[What you have to do]:
Reproduce the full listing that follows, matching it exactly.

Supplied records Block Start

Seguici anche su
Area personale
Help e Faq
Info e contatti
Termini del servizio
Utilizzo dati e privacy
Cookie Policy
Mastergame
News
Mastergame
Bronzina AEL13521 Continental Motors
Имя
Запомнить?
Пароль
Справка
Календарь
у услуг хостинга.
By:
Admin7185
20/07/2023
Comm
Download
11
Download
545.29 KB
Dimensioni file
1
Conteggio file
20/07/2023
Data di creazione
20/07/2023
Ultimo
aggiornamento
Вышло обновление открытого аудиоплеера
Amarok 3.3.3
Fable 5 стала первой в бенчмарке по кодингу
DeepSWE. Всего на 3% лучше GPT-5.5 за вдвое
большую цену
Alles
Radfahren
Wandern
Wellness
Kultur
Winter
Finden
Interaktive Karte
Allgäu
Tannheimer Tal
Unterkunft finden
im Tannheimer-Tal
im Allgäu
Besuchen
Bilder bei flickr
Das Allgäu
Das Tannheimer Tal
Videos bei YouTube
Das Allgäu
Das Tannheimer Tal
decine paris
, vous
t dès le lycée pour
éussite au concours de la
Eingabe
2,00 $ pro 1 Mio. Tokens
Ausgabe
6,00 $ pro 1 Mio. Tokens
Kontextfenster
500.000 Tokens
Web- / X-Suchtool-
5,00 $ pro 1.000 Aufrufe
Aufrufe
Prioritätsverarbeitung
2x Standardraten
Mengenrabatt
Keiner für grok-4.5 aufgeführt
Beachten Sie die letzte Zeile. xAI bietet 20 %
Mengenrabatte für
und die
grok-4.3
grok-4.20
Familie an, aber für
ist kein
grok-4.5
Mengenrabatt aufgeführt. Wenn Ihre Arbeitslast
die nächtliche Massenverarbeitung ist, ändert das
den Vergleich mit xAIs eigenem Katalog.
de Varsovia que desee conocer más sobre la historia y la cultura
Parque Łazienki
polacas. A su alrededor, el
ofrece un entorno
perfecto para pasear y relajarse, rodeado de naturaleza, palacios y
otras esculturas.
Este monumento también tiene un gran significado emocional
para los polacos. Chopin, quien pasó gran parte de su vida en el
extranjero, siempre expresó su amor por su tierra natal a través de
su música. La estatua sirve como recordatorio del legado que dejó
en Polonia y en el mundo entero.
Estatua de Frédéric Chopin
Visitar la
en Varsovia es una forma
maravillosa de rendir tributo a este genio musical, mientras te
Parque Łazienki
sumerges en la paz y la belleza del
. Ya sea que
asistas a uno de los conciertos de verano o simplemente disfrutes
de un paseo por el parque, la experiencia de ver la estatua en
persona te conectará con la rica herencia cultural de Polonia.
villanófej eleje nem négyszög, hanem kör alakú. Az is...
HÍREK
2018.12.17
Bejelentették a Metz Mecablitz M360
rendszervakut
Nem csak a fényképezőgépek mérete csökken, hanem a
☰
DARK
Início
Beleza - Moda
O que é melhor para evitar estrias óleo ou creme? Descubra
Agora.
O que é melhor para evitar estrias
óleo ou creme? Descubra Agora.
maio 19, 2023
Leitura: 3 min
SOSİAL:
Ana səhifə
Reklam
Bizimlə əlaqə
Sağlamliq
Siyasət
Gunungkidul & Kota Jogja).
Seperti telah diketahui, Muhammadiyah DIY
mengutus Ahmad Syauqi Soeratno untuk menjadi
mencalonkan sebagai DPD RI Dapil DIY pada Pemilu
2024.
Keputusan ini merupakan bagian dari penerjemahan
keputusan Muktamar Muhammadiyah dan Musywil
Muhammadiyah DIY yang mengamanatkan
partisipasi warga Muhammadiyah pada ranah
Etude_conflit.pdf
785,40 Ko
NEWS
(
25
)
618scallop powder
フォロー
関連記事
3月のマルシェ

Supplied records Block End

[Completed task]:
Seguici anche su
Area personale
Help e Faq
Info e contatti
Termini del servizio
Utilizzo dati e privacy
Cookie Policy
Mastergame
News
Mastergame
Bronzina AEL13521 Continental Motors
Имя
Запомнить?
Пароль
Справка
Календарь
у услуг хостинга.
By:
Admin7185
20/07/2023
Comm
Download
11
Download
545.29 KB
Dimensioni file
1
Conteggio file
20/07/2023
Data di creazione
20/07/2023
Ultimo
aggiornamento
Вышло обновление открытого аудиоплеера
Amarok 3.3.3
Fable 5 стала первой в бенчмарке по кодингу
DeepSWE. Всего на 3% лучше GPT-5.5 за вдвое
большую цену
Alles
Radfahren
Wandern
Wellness
Kultur
Winter
Finden
Interaktive Karte
Allgäu
Tannheimer Tal
Unterkunft finden
im Tannheimer-Tal
im Allgäu
Besuchen
Bilder bei flickr
Das Allgäu
Das Tannheimer Tal
Videos bei YouTube
Das Allgäu
Das Tannheimer Tal
decine paris
, vous
t dès le lycée pour
éussite au concours de la
Eingabe
2,00 $ pro 1 Mio. Tokens
Ausgabe
6,00 $ pro 1 Mio. Tokens
Kontextfenster
500.000 Tokens
Web- / X-Suchtool-
5,00 $ pro 1.000 Aufrufe
Aufrufe
Prioritätsverarbeitung
2x Standardraten
Mengenrabatt
Keiner für grok-4.5 aufgeführt
Beachten Sie die letzte Zeile. xAI bietet 20 %
Mengenrabatte für
und die
grok-4.3
grok-4.20
Familie an, aber für
ist kein
grok-4.5
Mengenrabatt aufgeführt. Wenn Ihre Arbeitslast
die nächtliche Massenverarbeitung ist, ändert das
den Vergleich mit xAIs eigenem Katalog.
de Varsovia que desee conocer más sobre la historia y la cultura
Parque Łazienki
polacas. A su alrededor, el
ofrece un entorno
perfecto para pasear y relajarse, rodeado de naturaleza, palacios y
otras esculturas.
Este monumento también tiene un gran significado emocional
para los polacos. Chopin, quien pasó gran parte de su vida en el
extranjero, siempre expresó su amor por su tierra natal a través de
su música. La estatua sirve como recordatorio del legado que dejó
en Polonia y en el mundo entero.
Estatua de Frédéric Chopin
Visitar la
en Varsovia es una forma
maravillosa de rendir tributo a este genio musical, mientras te
Parque Łazienki
sumerges en la paz y la belleza del
. Ya sea que
asistas a uno de los conciertos de verano o simplemente disfrutes
de un paseo por el parque, la experiencia de ver la estatua en
persona te conectará con la rica herencia cultural de Polonia.
villanófej eleje nem négyszög, hanem kör alakú. Az is...
HÍREK
2018.12.17
Bejelentették a Metz Mecablitz M360
rendszervakut
Nem csak a fényképezőgépek mérete csökken, hanem a
☰
DARK
Início
Beleza - Moda
O que é melhor para evitar estrias óleo ou creme? Descubra
Agora.
O que é melhor para evitar estrias
óleo ou creme? Descubra Agora.
maio 19, 2023
Leitura: 3 min
SOSİAL:
Ana səhifə
Reklam
Bizimlə əlaqə
Sağlamliq
Siyasət
Gunungkidul & Kota Jogja).
Seperti telah diketahui, Muhammadiyah DIY
mengutus Ahmad Syauqi Soeratno untuk menjadi
mencalonkan sebagai DPD RI Dapil DIY pada Pemilu
2024.
Keputusan ini merupakan bagian dari penerjemahan
keputusan Muktamar Muhammadiyah dan Musywil
Muhammadiyah DIY yang mengamanatkan
partisipasi warga Muhammadiyah pada ranah
Etude_conflit.pdf
785,40 Ko
NEWS
(
25
)
618scallop powder
フォロー
関連記事
3月のマルシェ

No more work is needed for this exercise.